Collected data
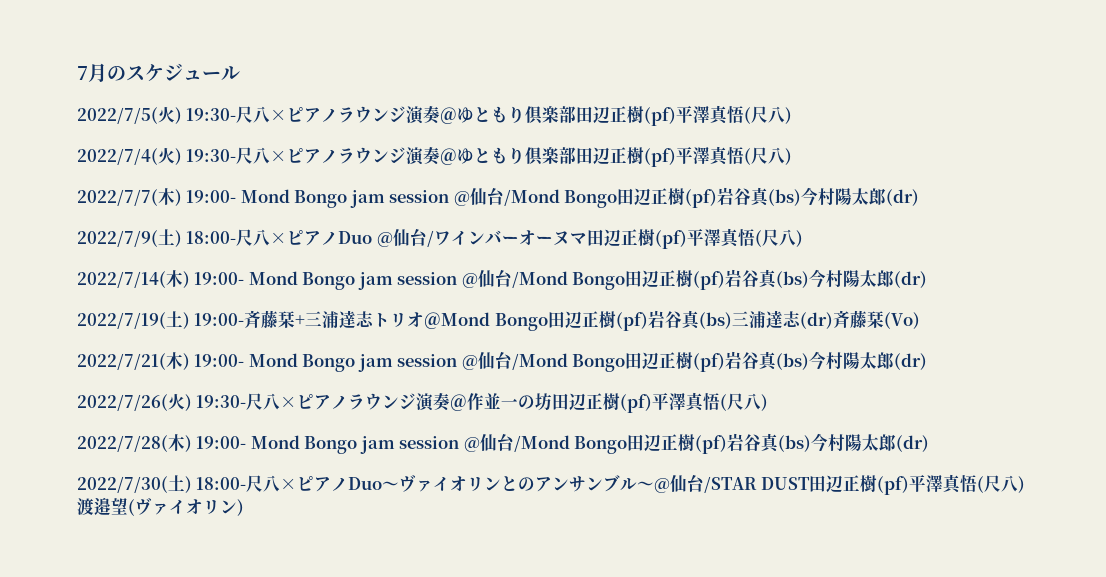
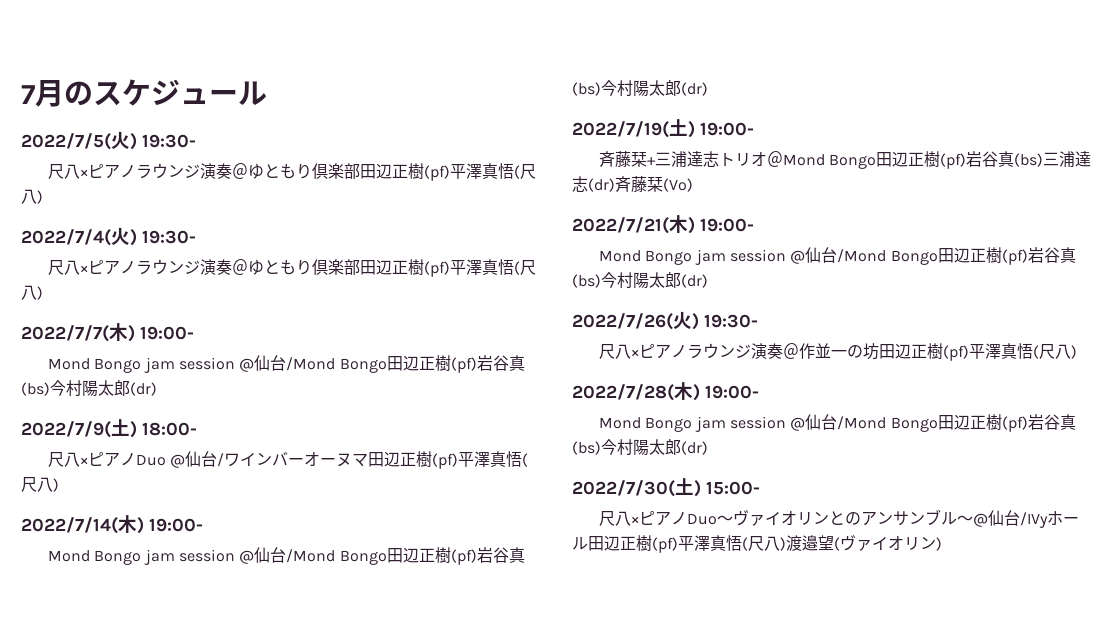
(237, 114) none -> (196, 141) //
(237, 155) none -> (196, 237) //
(237, 196) none -> (194, 333) //
(237, 237) none -> (197, 429) //
(245, 278) none -> (203, 525) //
(245, 319) none -> (754, 129) //
(245, 360) none -> (754, 225) //
(247, 401) none -> (758, 321) //
(247, 442) none -> (759, 392) //
[196,477,247,490] 18:00- -> [706,481,760,495] 15:00- //
[704,476,810,493] /STAR DUST -> [1020,511,1080,528] [572,537,588,550] /IVyホール

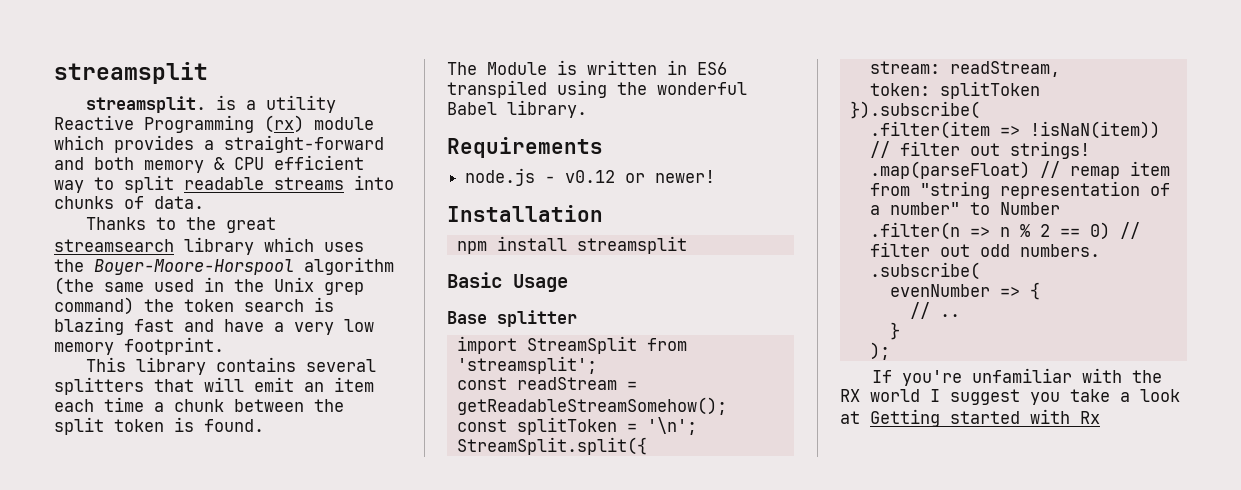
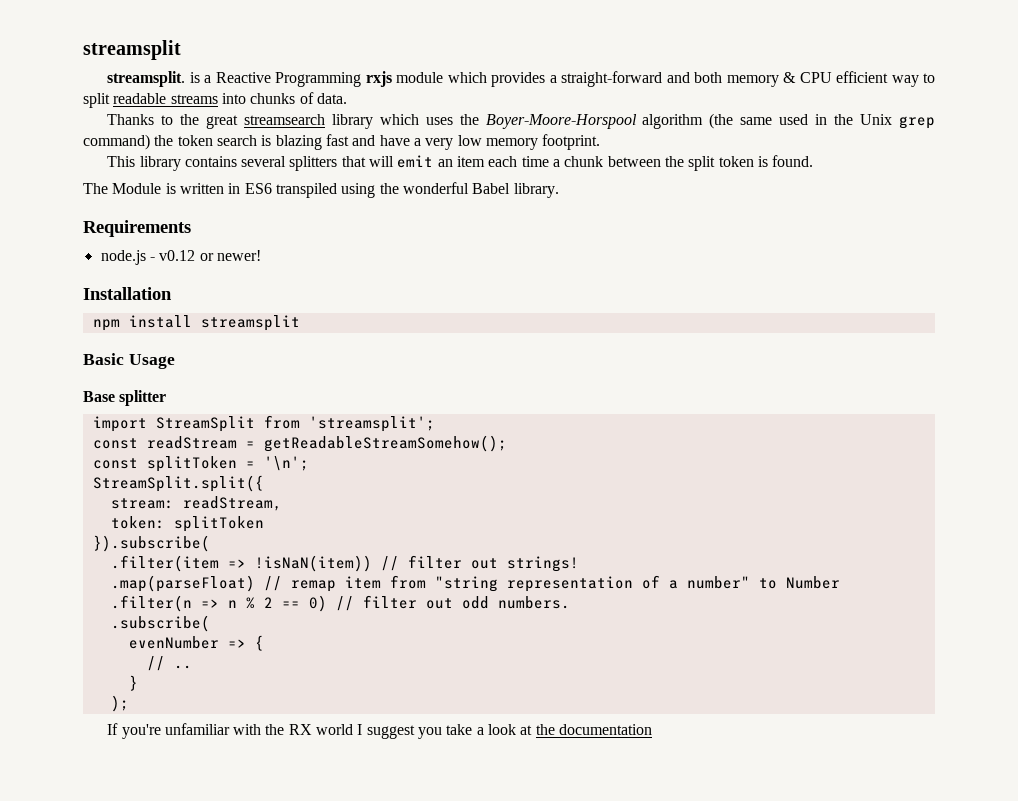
[266,95,337,113] utility -> (212, 79) none
[264,115,304,133] (rx) -> [365,71,392,87] rxjs
[870,409,1100,427] Getting started with Rx -> [535,724,652,735] the documentation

Work item: A complete answer gives every line of the records holding "none".

The answer:
(237, 114) none -> (196, 141) //
(237, 155) none -> (196, 237) //
(237, 196) none -> (194, 333) //
(237, 237) none -> (197, 429) //
(245, 278) none -> (203, 525) //
(245, 319) none -> (754, 129) //
(245, 360) none -> (754, 225) //
(247, 401) none -> (758, 321) //
(247, 442) none -> (759, 392) //
[266,95,337,113] utility -> (212, 79) none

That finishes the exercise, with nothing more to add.